Numerous patient safety risks can be mitigated by careful positioning and proper application of safeguards.
As the popularity of robotic urologic and gynecological procedures increases, so is the need to put patients in the gravity-defying, slide-inducing steep version of the Trendelenburg position. That creates patient safety challenges for your OR staff, because if executed improperly, this position can lead to skin tears, pressure injuries and other complications.
Emma Greene, BSN, RN, CNOR, a nurse at Northside Hospital in Atlanta, says safety risks increase with the steepness of the angle and the duration of the procedure. The literal gravity of the situation not only can cause the patient to slide down the table's surface and possibly tear skin along the way, but also increases intraocular and intracranial pressures as well as risks of airway and facial edema.
"I've seen a few patients emerge from anesthesia with significant swelling around the eyes," says Ms. Greene. "In one case, we had to keep the patient intubated to let the swelling go down. If a procedure is taking longer than three hours, consider flattening the patient out for a few minutes to give their body a break."
Particularly challenging is the lithotomy-Trendelenburg position — supine with legs separated, flexed and supported in stirrups. This position, which compresses the lateral side of the legs, can lead to injuries of peroneal, obturator, sciatic and popliteal nerves. Ms. Green says surgeons at her facility often employ this position for robotic prostatectomies, and she stresses the importance rooting out any inconsistencies, no matter how minor, in low lithotomy positioning. Her suggestions:
- Ensure the table is properly positioned and securely attach a non-slip positioning pad to its surface.
- Align the hips and buttocks with the cutout in the surface.
- After intubation, slowly and simultaneously place the legs in stirrups. "Limit pressure on the back of the knees and make sure the heels are at the back of the stirrups, the knees are lined up with the opposite shoulder, hips are not over-rotated externally and all pressure points are padded," says Ms. Greene.

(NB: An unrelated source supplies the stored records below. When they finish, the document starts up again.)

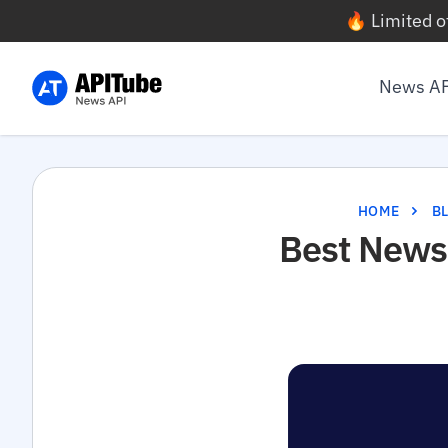
🔥 Limited o
News A
HOME
B
Best News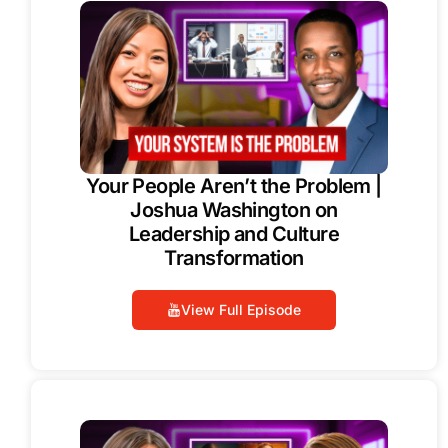
Your People Aren’t the Problem |
Joshua Washington on
Leadership and Culture
Transformation
View Full Episode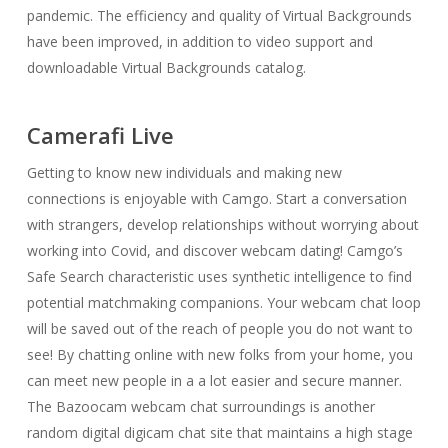
pandemic. The efficiency and quality of Virtual Backgrounds
have been improved, in addition to video support and
downloadable Virtual Backgrounds catalog.
Camerafi Live
Getting to know new individuals and making new
connections is enjoyable with Camgo. Start a conversation
with strangers, develop relationships without worrying about
working into Covid, and discover webcam dating! Camgo’s
Safe Search characteristic uses synthetic intelligence to find
potential matchmaking companions. Your webcam chat loop
will be saved out of the reach of people you do not want to
see! By chatting online with new folks from your home, you
can meet new people in a a lot easier and secure manner.
The Bazoocam webcam chat surroundings is another
random digital digicam chat site that maintains a high stage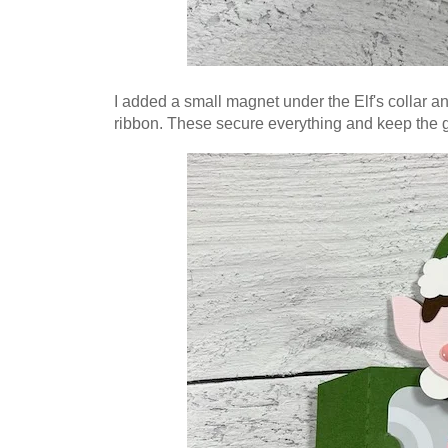
I added a small magnet under the Elf's collar 
ribbon. These
secure everything and keep the gi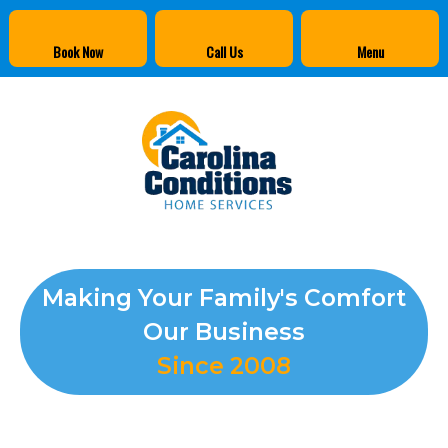
Book Now
Call Us
Menu
Making Your Family's Comfort
Our Business
Since 2008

- Pad IV locations and securely wrap the patient's arms, covering the elbow to prevent ulnar nerve injury and the hands to prevent crushing or pinching injuries when raising or lowering the stirrups.
- Place the patient's arms at their sides with thumbs up and palms facing inward.

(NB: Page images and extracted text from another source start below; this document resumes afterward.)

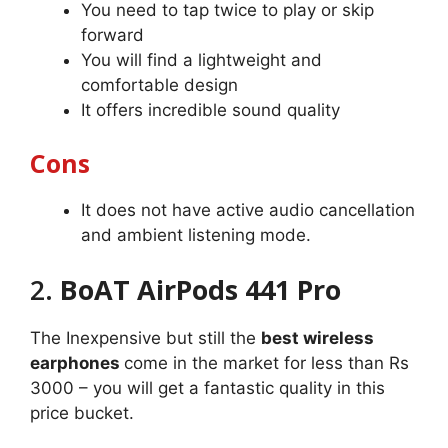
You need to tap twice to play or skip
forward
You will find a lightweight and
comfortable design
It offers incredible sound quality
Cons
It does not have active audio cancellation
and ambient listening mode.
2.
BoAT AirPods 441 Pro
The Inexpensive but still the
best wireless
earphones
come in the market for less than Rs
3000 – you will get a fantastic quality in this
price bucket.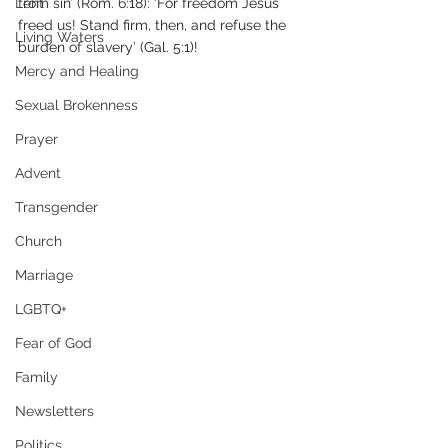
Lent
from sin’ (Rom. 6:18): ‘For freedom Jesus 
freed us! Stand firm, then, and refuse the 
Living Waters
burden of slavery’ (Gal. 5:1)!
Mercy and Healing
Sexual Brokenness
Prayer
Advent
Transgender
Church
Marriage
LGBTQ+
Fear of God
Family
Newsletters
Politics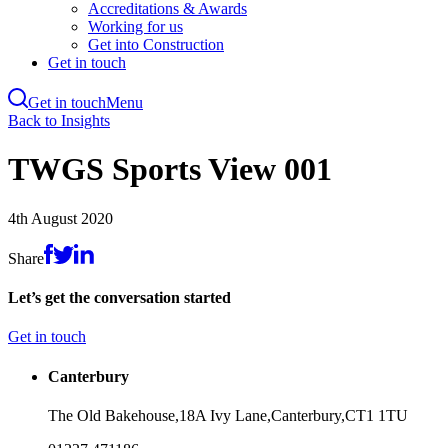
Accreditations & Awards
Working for us
Get into Construction
Get in touch
Get in touch
Menu
Skip
Back to Insights
to
main
TWGS Sports View 001
content
4th August 2020
Share
Let’s get the conversation started
Get in touch
Canterbury
The Old Bakehouse,
18A Ivy Lane,
Canterbury,
CT1 1TU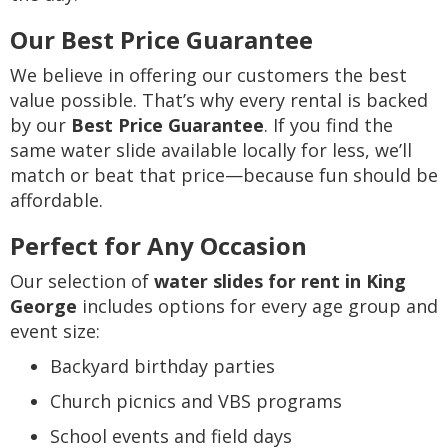
Our Best Price Guarantee
We believe in offering our customers the best
value possible. That’s why every rental is backed
by our
Best Price Guarantee
. If you find the
same water slide available locally for less, we’ll
match or beat that price—because fun should be
affordable.
Perfect for Any Occasion
Our selection of
water slides for rent in King
George
includes options for every age group and
event size:
Backyard birthday parties
Church picnics and VBS programs
School events and field days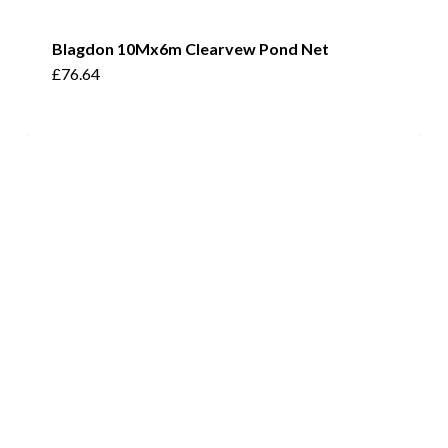
Blagdon 10Mx6m Clearvew Pond Net
£
76.64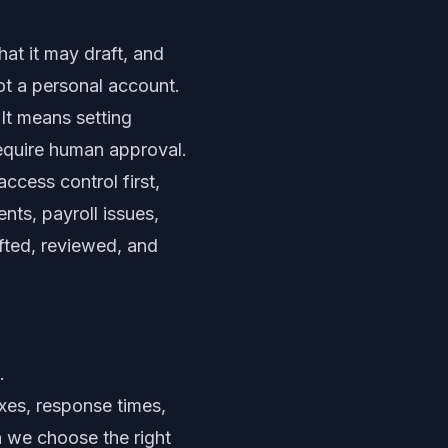
at it may draft, and
ot a personal account.
It means setting
require human approval.
ccess control first,
nts, payroll issues,
fted, reviewed, and
.
xes, response times,
 we choose the right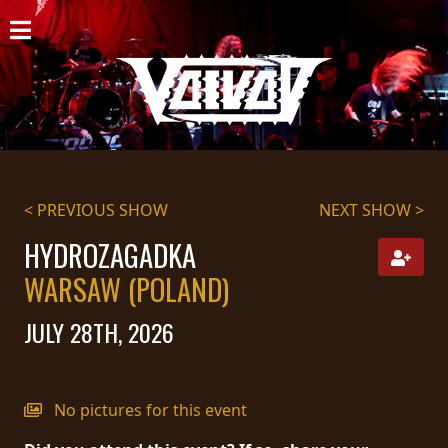
HOME
NEWS
SHOWS
DISCOGRAPHY
< PREVIOUS SHOW
NEXT SHOW >
GALLERY
HYDROZAGADKA
WARSAW (POLAND)
BIO
JULY 28TH, 2026
CART
STORE
No pictures for this event
STREAMING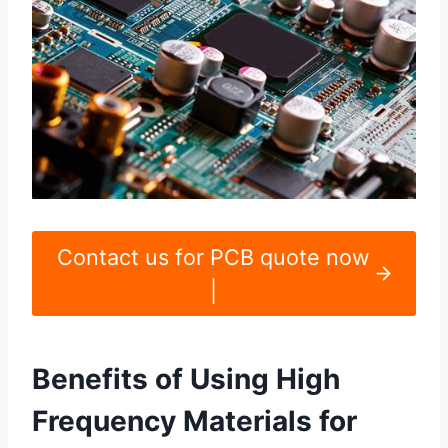
Contact us for PCB quote now
|
Benefits of Using High
Frequency Materials for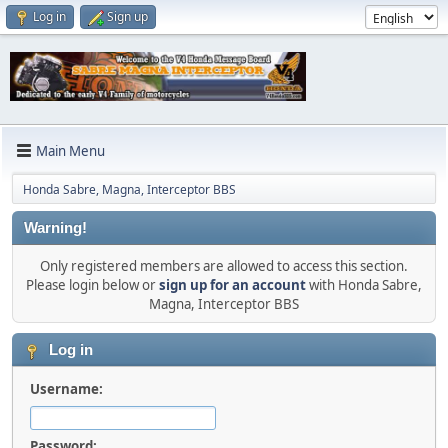
Log in
Sign up
Main Menu
Honda Sabre, Magna, Interceptor BBS
Warning!
Only registered members are allowed to access this section.
Please login below or
sign up for an account
with Honda Sabre,
Magna, Interceptor BBS
Log in
Username:
Password:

- Draw the sheet up and over the arms, making sure to support the elbow, and tuck it under their body, using the patient's weight to secure the sheet; don't just stuff it under the table pad.

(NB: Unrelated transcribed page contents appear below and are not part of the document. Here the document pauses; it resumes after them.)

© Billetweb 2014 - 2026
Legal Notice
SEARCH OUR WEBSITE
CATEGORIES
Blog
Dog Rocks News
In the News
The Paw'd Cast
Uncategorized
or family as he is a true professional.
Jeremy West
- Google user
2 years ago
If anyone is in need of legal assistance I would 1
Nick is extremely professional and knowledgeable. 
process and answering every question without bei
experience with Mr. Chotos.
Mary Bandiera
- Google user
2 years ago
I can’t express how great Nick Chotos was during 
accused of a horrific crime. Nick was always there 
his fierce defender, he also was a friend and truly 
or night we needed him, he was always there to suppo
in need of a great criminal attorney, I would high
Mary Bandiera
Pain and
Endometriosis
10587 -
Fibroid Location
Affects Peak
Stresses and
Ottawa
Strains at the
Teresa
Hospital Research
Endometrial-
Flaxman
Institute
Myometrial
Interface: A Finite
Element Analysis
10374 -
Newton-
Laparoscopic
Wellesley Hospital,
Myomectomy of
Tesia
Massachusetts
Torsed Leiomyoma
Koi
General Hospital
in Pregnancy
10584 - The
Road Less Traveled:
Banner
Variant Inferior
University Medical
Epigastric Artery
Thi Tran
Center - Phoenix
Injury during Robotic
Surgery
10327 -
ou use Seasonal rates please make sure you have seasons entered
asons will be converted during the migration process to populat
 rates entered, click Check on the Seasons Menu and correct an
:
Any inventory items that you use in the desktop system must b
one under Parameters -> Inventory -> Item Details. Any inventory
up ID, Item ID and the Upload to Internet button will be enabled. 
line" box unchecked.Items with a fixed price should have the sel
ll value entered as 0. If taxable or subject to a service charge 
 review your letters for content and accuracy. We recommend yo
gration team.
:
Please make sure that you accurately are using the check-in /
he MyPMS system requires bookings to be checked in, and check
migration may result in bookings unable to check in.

- If you use a chest strap to secure the patient, be aware that it can compress the area where gravity is already pushing the abdominal cavity toward the lungs.
- Pad the patient's head, making sure it is properly aligned and the face is protected. "We place a foam donut under the head, which provides better non-slip friction than a regular pillow," says Ms. Greene.
- When the patient is fully positioned, run through a checklist of potential problem areas. Are the patient's legs aligned and positioned correctly in the stirrups? Are all sensitive areas sufficiently padded? Are the arms secured at their sides? Is the patient secure on the surface after the table has been tilted?
"Adding extra safeguards and standardizing your Trendelenburg protocols is well worth the effort," says Ms. Greene. "The last thing you want for a patient who trusts you to perform a complex surgery is to send them home with a positioning-related complication."